Page images and extracted text:

○ ○ ○

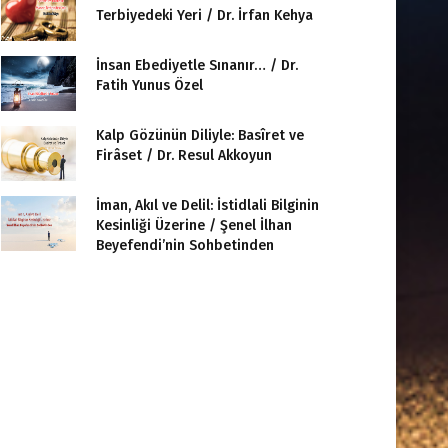
Terbiyedeki Yeri / Dr. İrfan Kehya
İnsan Ebediyetle Sınanır… / Dr.
Fatih Yunus Özel
Kalp Gözünün Diliyle: Basîret ve
Firâset / Dr. Resul Akkoyun
İman, Akıl ve Delil: İstidlali Bilginin
Kesinliği Üzerine / Şenel İlhan
Beyefendi’nin Sohbetinden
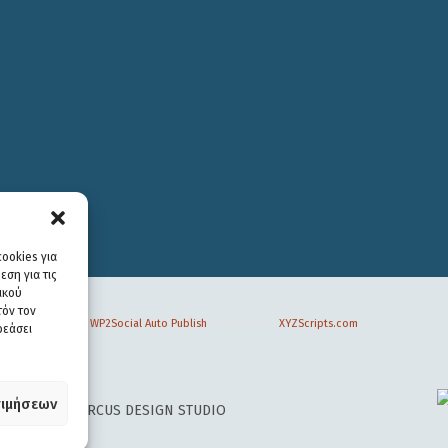
ookies για
ση για τις
ικού
τόν τον
WP2Social Auto Publish
Powered By :
XYZScripts.com
ρεάσει
ιμήσεων
 DESIGN BY
CIRCUS DESIGN STUDIO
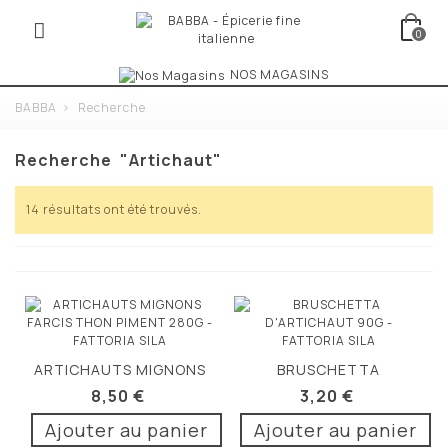
0
NOS MAGASINS
BABBA
>
Recherche
Recherche
"artichaut"
14 résultats ont été trouvés.
ARTICHAUTS MIGNONS
BRUSCHETTA
FARCIS THON...
D'ARTICHAUT 90G
8,50 €
3,20 €
Ajouter au panier
Ajouter au panier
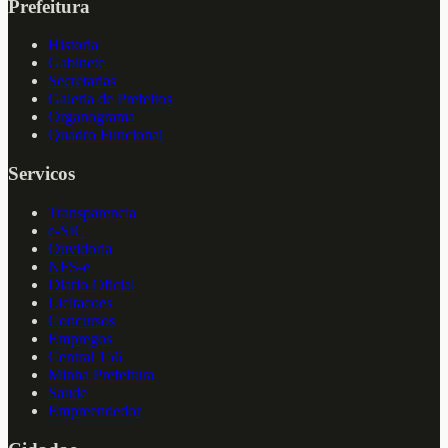
Prefeitura
Historia
Gabinete
Secretarias
Galeria de Prefeitos
Organograma
Quadro Funcional
Servicos
Transparencia
e-SIC
Ouvidoria
NFS-e
Diario Oficial
Licitacoes
Concursos
Empregos
Central 156
Minha Prefeitura
Saude
Empreendedor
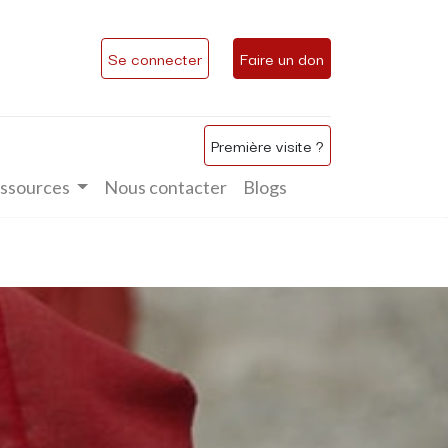
Se connecter
Faire un don
Première visite ?
ssources
Nous contacter
Blogs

○ ○ ○

> [Exercise] The lines wanted are those from the one with "İnsan Ebediyetle Sınanır… / Dr." to the end of the entries above, repeated exactly, both ends included. Leave out the pictures.

> [Solution to this problem]
İnsan Ebediyetle Sınanır… / Dr.
Fatih Yunus Özel
Kalp Gözünün Diliyle: Basîret ve
Firâset / Dr. Resul Akkoyun
İman, Akıl ve Delil: İstidlali Bilginin
Kesinliği Üzerine / Şenel İlhan
Beyefendi’nin Sohbetinden
ookies για
ση για τις
ικού
τόν τον
WP2Social Auto Publish
Powered By :
XYZScripts.com
ρεάσει
ιμήσεων
 DESIGN BY
CIRCUS DESIGN STUDIO
0
NOS MAGASINS
BABBA
>
Recherche
Recherche
"artichaut"
14 résultats ont été trouvés.
ARTICHAUTS MIGNONS
BRUSCHETTA
FARCIS THON...
D'ARTICHAUT 90G
8,50 €
3,20 €
Ajouter au panier
Ajouter au panier
Prefeitura
Historia
Gabinete
Secretarias
Galeria de Prefeitos
Organograma
Quadro Funcional
Servicos
Transparencia
e-SIC
Ouvidoria
NFS-e
Diario Oficial
Licitacoes
Concursos
Empregos
Central 156
Minha Prefeitura
Saude
Empreendedor
Se connecter
Faire un don
Première visite ?
ssources
Nous contacter
Blogs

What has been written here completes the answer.